Svadhyaya è anche lo studio nel senso più classico del termine, ovvero arricchire le nostre conoscenze sul mondo esteriore. Siamo abituati a concepire lo studio dentro ad aule scolastiche, spesso associato a noia, esami, interrogazioni… stress! Quanto rovina la scuola il nostro rapporto con lo studio. Studiare secondo Svadhyaya significa invece arricchire la propria vita di meraviglia. Apprendere ciò che altri hanno scoperto prima di noi rafforza chi siamo, ci evita degli errori, ci fa fare scoperte, ci offre rivelazioni… e quante cose ci sono da sapere a questo mondo! Così tante che potremmo sentircene sopraffatti, e potremmo voler sapere tanto, di tutto. E ci scontriamo però con la normalità: il tempo non basta, la mente è limitata, le risorse non sono infinite… e spesso, scontrandoci con questi muri, ci arrendiamo. Svadhyaya ci invita a studiare secondo le nostre inclinazioni personali, in armonia con noi stessi. Ecco perché lo studio del mondo esterno e interno vanno a braccetto.

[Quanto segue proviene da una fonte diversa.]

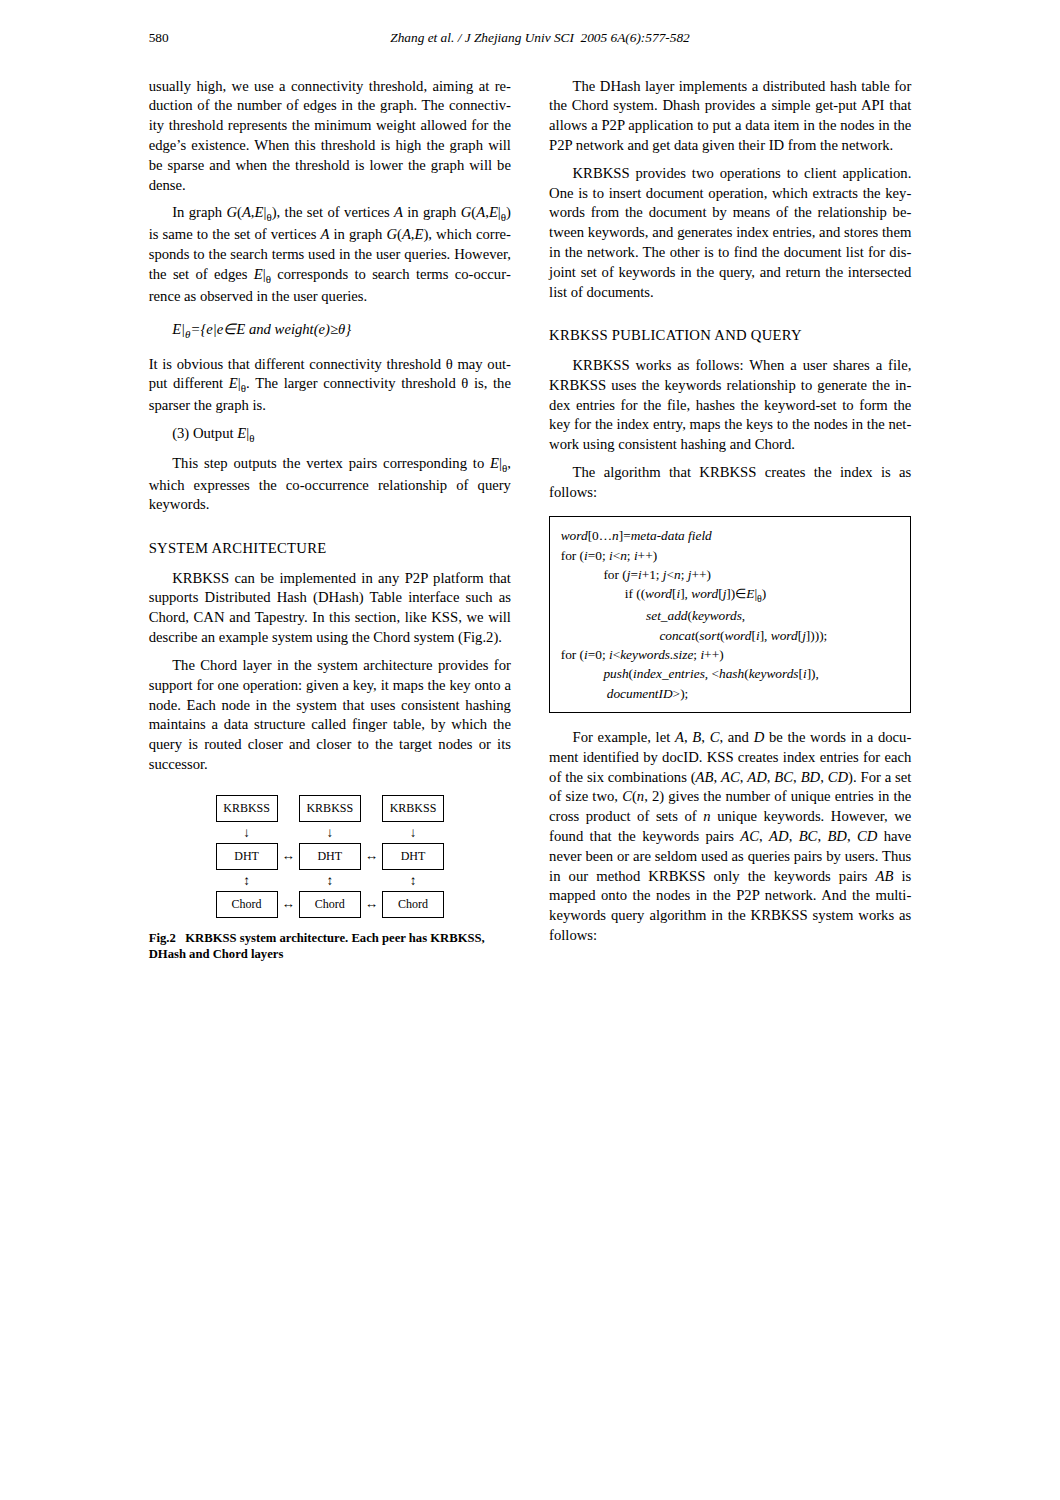580 Zhang et al. / J Zhejiang Univ SCI 2005 6A(6):577-582
usually high, we use a connectivity threshold, aiming at reduction of the number of edges in the graph. The connectivity threshold represents the minimum weight allowed for the edge’s existence. When this threshold is high the graph will be sparse and when the threshold is lower the graph will be dense.
In graph G(A,E|θ), the set of vertices A in graph G(A,E|θ) is same to the set of vertices A in graph G(A,E), which corresponds to the search terms used in the user queries. However, the set of edges E|θ corresponds to search terms co-occurrence as observed in the user queries.
E|θ={e|e∈E and weight(e)≥θ}
It is obvious that different connectivity threshold θ may output different E|θ. The larger connectivity threshold θ is, the sparser the graph is.
(3) Output E|θ
This step outputs the vertex pairs corresponding to E|θ, which expresses the co-occurrence relationship of query keywords.
System architecture
KRBKSS can be implemented in any P2P platform that supports Distributed Hash (DHash) Table interface such as Chord, CAN and Tapestry. In this section, like KSS, we will describe an example system using the Chord system (Fig.2).
The Chord layer in the system architecture provides for support for one operation: given a key, it maps the key onto a node. Each node in the system that uses consistent hashing maintains a data structure called finger table, by which the query is routed closer and closer to the target nodes or its successor.
| KRBKSS | | KRBKSS | | KRBKSS |
| ↓ | | ↓ | | ↓ |
| DHT | ↔ | DHT | ↔ | DHT |
| ↕ | | ↕ | | ↕ |
| Chord | ↔ | Chord | ↔ | Chord |
Fig.2 KRBKSS system architecture. Each peer has KRBKSS, DHash and Chord layers
The DHash layer implements a distributed hash table for the Chord system. Dhash provides a simple get-put API that allows a P2P application to put a data item in the nodes in the P2P network and get data given their ID from the network.
KRBKSS provides two operations to client application. One is to insert document operation, which extracts the keywords from the document by means of the relationship between keywords, and generates index entries, and stores them in the network. The other is to find the document list for disjoint set of keywords in the query, and return the intersected list of documents.
KRBKSS publication and query
KRBKSS works as follows: When a user shares a file, KRBKSS uses the keywords relationship to generate the index entries for the file, hashes the keyword-set to form the key for the index entry, maps the keys to the nodes in the network using consistent hashing and Chord.
The algorithm that KRBKSS creates the index is as follows:
word[0…n]=meta-data field for (i=0; i<n; i++) for (j=i+1; j<n; j++) if ((word[i], word[j])∈E|θ) set_add(keywords, concat(sort(word[i], word[j]))); for (i=0; i<keywords.size; i++) push(index_entries, <hash(keywords[i]), documentID>);
For example, let A, B, C, and D be the words in a document identified by docID. KSS creates index entries for each of the six combinations (AB, AC, AD, BC, BD, CD). For a set of size two, C(n, 2) gives the number of unique entries in the cross product of sets of n unique keywords. However, we found that the keywords pairs AC, AD, BC, BD, CD have never been or are seldom used as queries pairs by users. Thus in our method KRBKSS only the keywords pairs AB is mapped onto the nodes in the P2P network. And the multi-keywords query algorithm in the KRBKSS system works as follows:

Svadhyaya significa anche meditare, contemplare, pensare, osservare… lasciarsi avvolgere dalla connessione con il Tutto. “Uomo conosci te stesso e conoscerai il mondo intero”.


Il quaderno degli esercizi


Scelgo di dedicare una intera giornata alla pratica consapevole di Svadhyaya. Per una giornata mi impegno a dedicarmi allo studio. Mi prendo del tempo per meditare, leggere, per pormi delle domande. Scopro quali campi mi piacerebbe approfondire, faccio ricerche e poi mi prendo del tempo per camminare senza meta, osservando semplicemente ogni cosa che incontro e mi chiedo: cosa mi insegna questo?


A fine giornata annoto le mie sensazioni, mi chiedo come sto, prendo nota dei pensieri che mi hanno accompagnato. È stato facile o difficile? Quali sono state le maggiori difficoltà? Come posso superare questi problemi che ho riscontrato? Mi sento felice? Cosa provo? Nei giorni successivi che sensazioni ho provato?


Possiamo ripetere questa giornata tutte le volte che vogliamo, dapprima saltuariamente cercando poi di riprodurre questo tipo di giornata il più spesso possibile.